それにまだ自己紹介もしていないことに気づいた。唯子の方がよっぽど失礼じゃないか。それに気づくと、顔が赤くなってきた。それにわざわざ時間を割いてもくれている。この人、オカルト牧師なんて自称していたが、根っからの悪人ではない。むしろ……。
唯子は慌てて自己紹介をし、お礼も言う。
「へえ、石山唯子さんか。よろしく。俺はオカルト牧師。羽生尋人だ。霊現象を専門に活動している。ふふふ」
もっとも、尋人の自己紹介は「やっぱり、変人……?」と思ったが。
「で、俺に何の用だ。そんなリスみたいに小さくしていないで、全部話せよ」
「は? リス……?」
「君さ、なんかリスぽくない? 面倒だからリス子って呼ぶわ」
咄嗟に反論できない。なぜリス子?
やっぱりこの人、変人、中二病と思ったが、事情を話さないと始まらない。唯子は昔から悩まされてきた霊問題、最近の謎の体調不良、幽霊の件も全部話した。
「なるほど」
尋人は足を組み、座り直す。その顔は冷静。唯子の非科学的な相談についても、慣れた様子だった。
「リス子、我々キリスト界隈では霊がみえる、聞こえる、匂うとか日常茶飯事だ。聖書を見てみろ。霊に関する話題満載だろう?」
「は?」
「とりあえず、君は正常だ。病気でもないし、変わってもいない。うん、普通」
礼拝堂に尋人の低い声だけ響く。隣の応接室にいるはずの猫の鳴き声も聞こえない。
「普通? 私が?」
「よくある事さ。何の問題もない」
そんな断言できるもの?
宮乃以外に否定されてきたこの問題。宮乃でさえ、面白がっている部分もあったのに、尋人はごくごく普通に唯子の相談を受け入れていた。

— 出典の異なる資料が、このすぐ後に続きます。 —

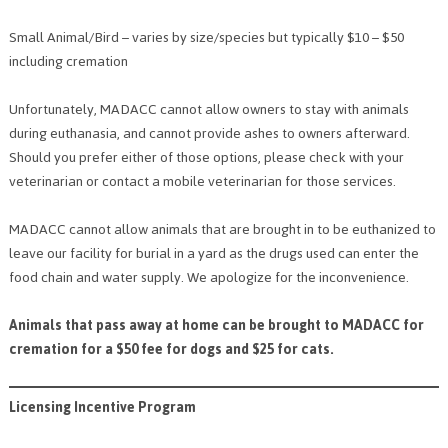
Small Animal/Bird – varies by size/species but typically $10 – $50
including cremation
Unfortunately, MADACC cannot allow owners to stay with animals
during euthanasia, and cannot provide ashes to owners afterward.
Should you prefer either of those options, please check with your
veterinarian or contact a mobile veterinarian for those services.
MADACC cannot allow animals that are brought in to be euthanized to
leave our facility for burial in a yard as the drugs used can enter the
food chain and water supply. We apologize for the inconvenience.
Animals that pass away at home can be brought to MADACC for
cremation for a $50 fee for dogs and $25 for cats.
Licensing Incentive Program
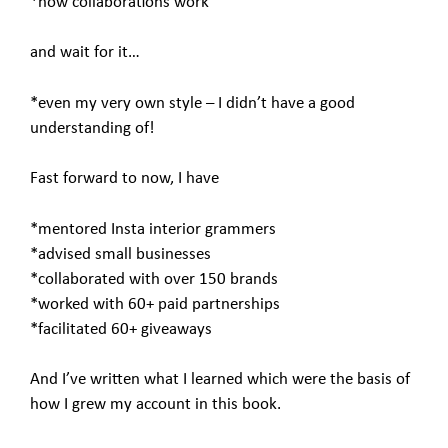
*how collaborations work
and wait for it…
*even my very own style – I didn’t have a good
understanding of!
Fast forward to now, I have
*mentored Insta interior grammers
*advised small businesses
*collaborated with over 150 brands
*worked with 60+ paid partnerships
*facilitated 60+ giveaways
And I’ve written what I learned which were the basis of
how I grew my account in this book.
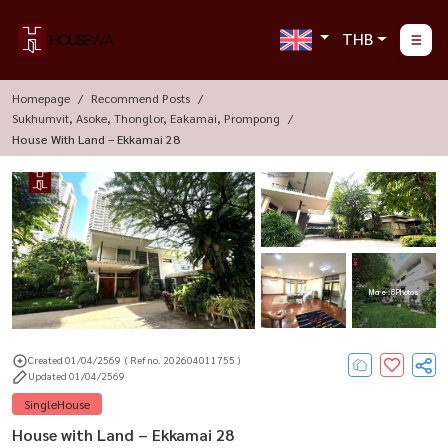
THB
Homepage
Recommend Posts
Sukhumvit, Asoke, Thonglor, Eakamai, Prompong
House With Land – Ekkamai 28
More : 8 Photos
Created 01/04/2569
( Ref no. 202604011755 )
Updated 01/04/2569
SingleHouse
House with Land – Ekkamai 28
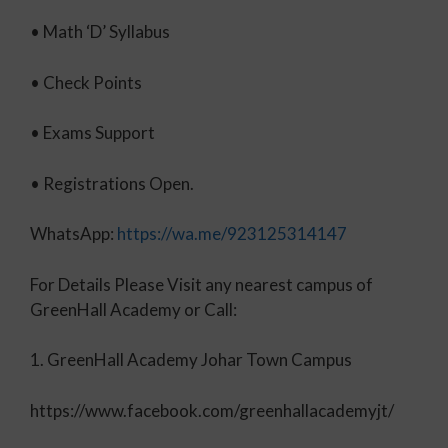
• Math ‘D’ Syllabus
•
Check Points
• Exams Support
• Registrations Open.
WhatsApp:
https://wa.me/923125314147
For Details Please Visit any nearest campus of
GreenHall Academy or Call:
1. GreenHall Academy Johar Town Campus
https://www.facebook.com/greenhallacademyjt/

「キリスト界隈ではエクソシスト中に空を飛んだり、宇宙人に誘拐された話も聞く。天使が見える子供いる。クリスチャンだと神の声も聞こえる人も一部いるらしい。おぉ、リス子の話、実に普通さ」
尋人は今まで聞いたり、経験した不思議な経験を披露していた。実に饒舌。目は笑ってる。たのしそう。

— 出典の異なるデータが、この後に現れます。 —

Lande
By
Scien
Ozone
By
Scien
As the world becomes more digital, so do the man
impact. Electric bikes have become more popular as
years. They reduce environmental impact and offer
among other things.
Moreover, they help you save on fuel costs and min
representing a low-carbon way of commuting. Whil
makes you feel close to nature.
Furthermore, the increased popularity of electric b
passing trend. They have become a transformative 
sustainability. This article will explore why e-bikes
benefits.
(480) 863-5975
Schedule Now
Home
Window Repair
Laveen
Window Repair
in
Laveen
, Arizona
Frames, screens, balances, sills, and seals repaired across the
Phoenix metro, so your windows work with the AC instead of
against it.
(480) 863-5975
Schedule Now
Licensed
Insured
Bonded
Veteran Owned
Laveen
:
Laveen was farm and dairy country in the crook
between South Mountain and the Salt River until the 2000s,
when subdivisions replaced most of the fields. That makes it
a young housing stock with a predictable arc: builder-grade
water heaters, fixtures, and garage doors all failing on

「よし、リス子の霊問題もさくっと綺麗に祓おうではないか!」
どんと胸を叩き、偉そうに顎を上げていた。
とりあえず、この問題、否定されていない模様だが、信じていいの?
「大丈夫。さあ、悪霊を祓うぞ!」
ニヤリと笑っていた。その顔、やっぱり変人に見えるが、本当に信じていい?
また指先が震えてきた。
リス子。そう呼ばれても、なぜか嫌でもない。